- CONSIGNES:
- a) Dans les enregistrements, recopiez les lignes allant de celle qui contient « rsonnalisez votre » à celle qui contient « s. Un commercial » en substituant « démarche » à « prospection », sans rien modifier d'autre.
- b) Reprenez le jugement sur l'appel en matière de citoyenneté à partir de sa dernière phrase et poursuivez-en la rédaction.

Référence : 2011 CF 837

[TRADUCTION FRANÇAISE CERTIFIÉE, NON RÉVISÉE]

Ottawa (Ontario), le 8 juillet 2011

En présence de madame la juge Simpson

 

 

ENTRE :

LE MINISTRE DE LA CITOYENNETÉ
ET DE
L’IMMIGRATION

 

demandeur

 

et

 

BEHZAD MEMAR-ZADEH

 

défendeur

 

 

 

MOTIFS DU JUGEMENT ET JUGEMENT

 

INSTANCE

 

[1]               Le ministre de la Citoyenneté et de l’Immigration (le ministre) interjette appel, en application du paragraphe 14(5) de la Loi sur la citoyenneté, L.R.C. 1985, ch. C‑29 (la Loi), d’une décision datée du 24 juin 2010 par laquelle un juge de la citoyenneté a conclu que le défendeur satisfaisait aux exigences relatives à l’attribution de la citoyenneté, conformément au paragraphe 5(1) de la Loi (la décision).

 

[2]               Le ministre demande que la décision soit annulée et que la demande de citoyenneté du défendeur soit rejetée.

 

[3]               Pour les motifs qui suivent, l’appel du ministre sera accueilli.

- DONNÉES DE L'EXERCICE:
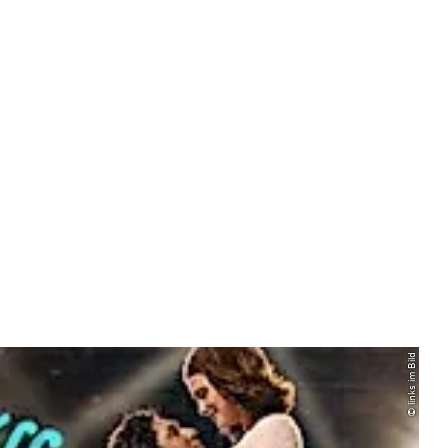
© links im Bild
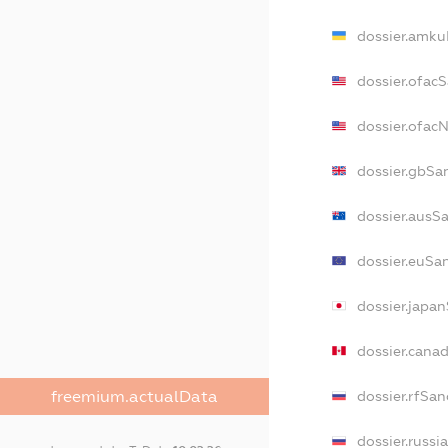
dossier.amku
dossier.ofac
dossier.ofa
dossier.gbSa
dossier.ausS
dossier.euSa
dossier.japa
dossier.cana
freemium.actualData
dossier.rfSan
dossier.russi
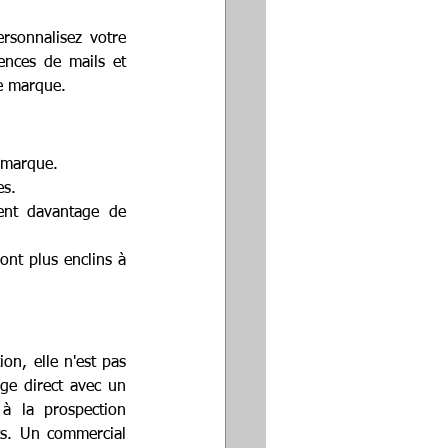
rsonnalisez votre 
nces de mails et 
re marque.
 marque.
es.
tent davantage de 
nt plus enclins à 
on, elle n'est pas 
ge direct avec un 
à la prospection 
s. Un commercial 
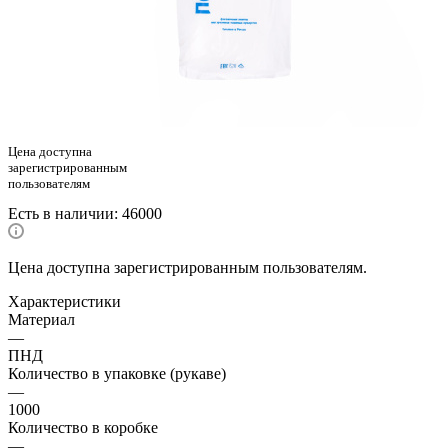
Цена доступна
зарегистрированным
пользователям
Есть в наличии
: 46000
Цена доступна зарегистрированным пользователям.
Характеристики
Материал
—
ПНД
Количество в упаковке (рукаве)
—
1000
Количество в коробке
—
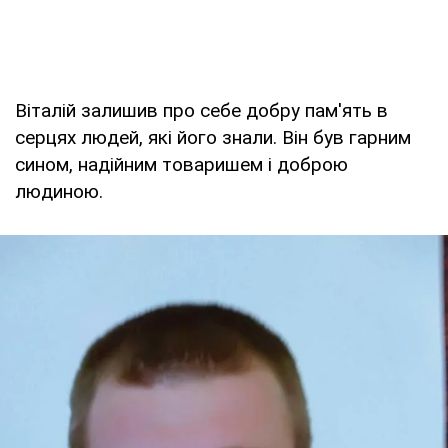
Віталій залишив про себе добру пам'ять в
серцях людей, які його знали. Він був гарним
сином, надійним товаришем і доброю
людиною.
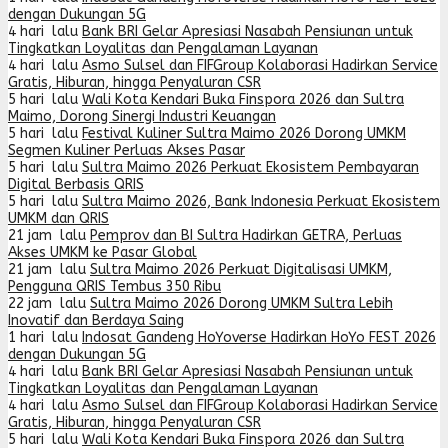
dengan Dukungan 5G
4 hari lalu
Bank BRI Gelar Apresiasi Nasabah Pensiunan untuk
Tingkatkan Loyalitas dan Pengalaman Layanan
4 hari lalu
Asmo Sulsel dan FIFGroup Kolaborasi Hadirkan Service
Gratis, Hiburan, hingga Penyaluran CSR
5 hari lalu
Wali Kota Kendari Buka Finspora 2026 dan Sultra
Maimo, Dorong Sinergi Industri Keuangan
5 hari lalu
Festival Kuliner Sultra Maimo 2026 Dorong UMKM
Segmen Kuliner Perluas Akses Pasar
5 hari lalu
Sultra Maimo 2026 Perkuat Ekosistem Pembayaran
Digital Berbasis QRIS
5 hari lalu
Sultra Maimo 2026, Bank Indonesia Perkuat Ekosistem
UMKM dan QRIS
21 jam lalu
Pemprov dan BI Sultra Hadirkan GETRA, Perluas
Akses UMKM ke Pasar Global
21 jam lalu
Sultra Maimo 2026 Perkuat Digitalisasi UMKM,
Pengguna QRIS Tembus 350 Ribu
22 jam lalu
Sultra Maimo 2026 Dorong UMKM Sultra Lebih
Inovatif dan Berdaya Saing
1 hari lalu
Indosat Gandeng HoYoverse Hadirkan HoYo FEST 2026
dengan Dukungan 5G
4 hari lalu
Bank BRI Gelar Apresiasi Nasabah Pensiunan untuk
Tingkatkan Loyalitas dan Pengalaman Layanan
4 hari lalu
Asmo Sulsel dan FIFGroup Kolaborasi Hadirkan Service
Gratis, Hiburan, hingga Penyaluran CSR
5 hari lalu
Wali Kota Kendari Buka Finspora 2026 dan Sultra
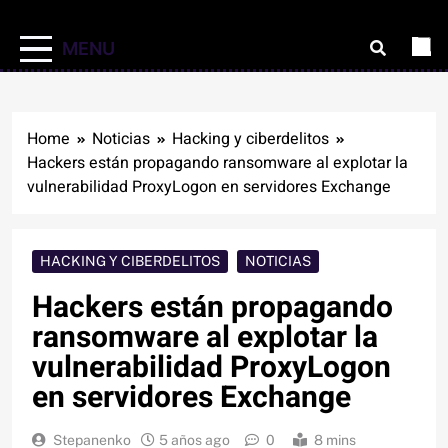
MENU
Home
Noticias
Hacking y ciberdelitos
Hackers están propagando ransomware al explotar la
vulnerabilidad ProxyLogon en servidores Exchange
HACKING Y CIBERDELITOS
NOTICIAS
Hackers están propagando
ransomware al explotar la
vulnerabilidad ProxyLogon
en servidores Exchange
Stepanenko
5 años ago
0
8 mins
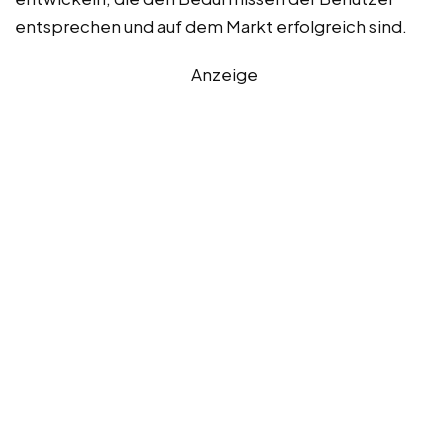
entsprechen und auf dem Markt erfolgreich sind.
Anzeige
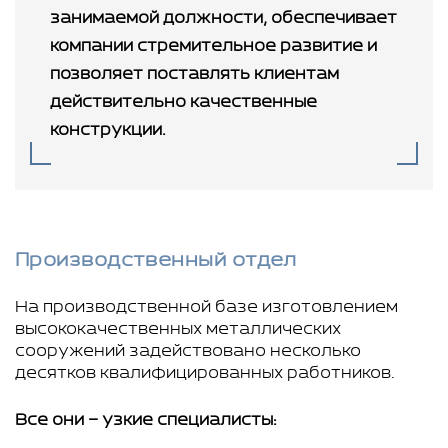
занимаемой должности, обеспечивает
компании стремительное развитие и
позволяет поставлять клиентам
действительно качественные
конструкции.
Производственный отдел
На производственной базе изготовлением
высококачественных металлических
сооружений задействовано несколько
десятков квалифицированных работников.
Все они – узкие специалисты:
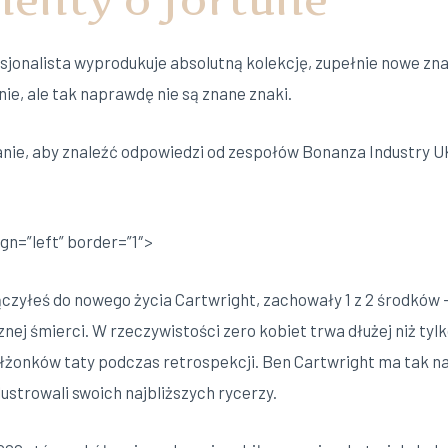
sjonalista wyprodukuje absolutną kolekcję, zupełnie nowe zna
nie, ale tak naprawdę nie są znane znaki.
anie, aby znaleźć odpowiedzi od zespołów Bonanza Industry U
gn=”left” border=”1″>
ączyłeś do nowego życia Cartwright, zachowały 1 z 2 środków
znej śmierci. W rzeczywistości zero kobiet trwa dłużej niż tyl
łżonków taty podczas retrospekcji. Ben Cartwright ma tak 
lustrowali swoich najbliższych rycerzy.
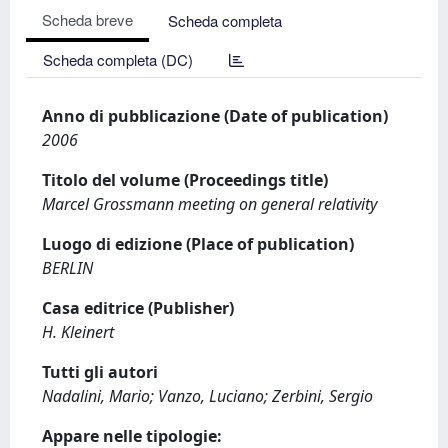
Scheda breve
Scheda completa
Scheda completa (DC)
Anno di pubblicazione (Date of publication)
2006
Titolo del volume (Proceedings title)
Marcel Grossmann meeting on general relativity
Luogo di edizione (Place of publication)
BERLIN
Casa editrice (Publisher)
H. Kleinert
Tutti gli autori
Nadalini, Mario; Vanzo, Luciano; Zerbini, Sergio
Appare nelle tipologie:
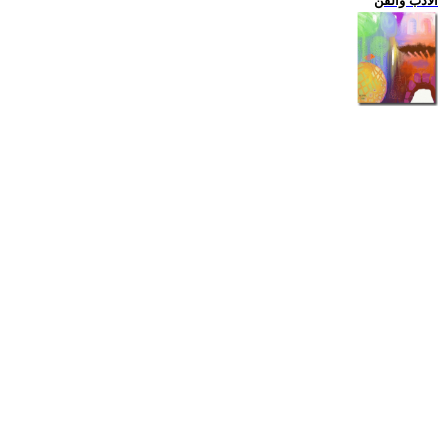
الادب والفن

- RÉPONSES RÉDIGÉES:
- a)
rsonnalisez votre 
nces de mails et 
re marque.
 marque.
es.
tent davantage de 
nt plus enclins à 
on, elle n'est pas 
ge direct avec un 
à la démarche 
s. Un commercial 

- b)
 

FAITS

 

[4]               Le défendeur, un citoyen de l’Iran né le 24 juillet 1965, a acquis le statut de résident permanent le 17 décembre 2000, lorsqu’il est arrivé au Canada en tant que membre de la catégorie des entrepreneurs.

 

[5]               Depuis son arrivée, il a travaillé comme agent des ventes auprès de trois fabricants de silos à grains au Manitoba, et il a généré des ventes de dizaines de millions de dollars. Cependant, sa première demande de citoyenneté a été refusée le 26 juin 2008 parce qu’il ne satisfaisait pas aux exigences en matière de résidence.

 

[6]               Le défendeur a présenté sa seconde demande de citoyenneté le 9 septembre 2008. Dans les quatre années précédant le dépôt de sa demande, il avait accumulé 572 jours de résidence au Canada et avait été absent pendant 888 jours.

 

[7]               Le 2 juillet 2009, le défendeur a présenté un questionnaire sur la résidence (le questionnaire) et a passé son examen écrit de citoyenneté, pour lequel il a obtenu une note parfaite.

 

[8]               Le défendeur a été interrogé par le juge de la citoyenneté le 28 mai 2010.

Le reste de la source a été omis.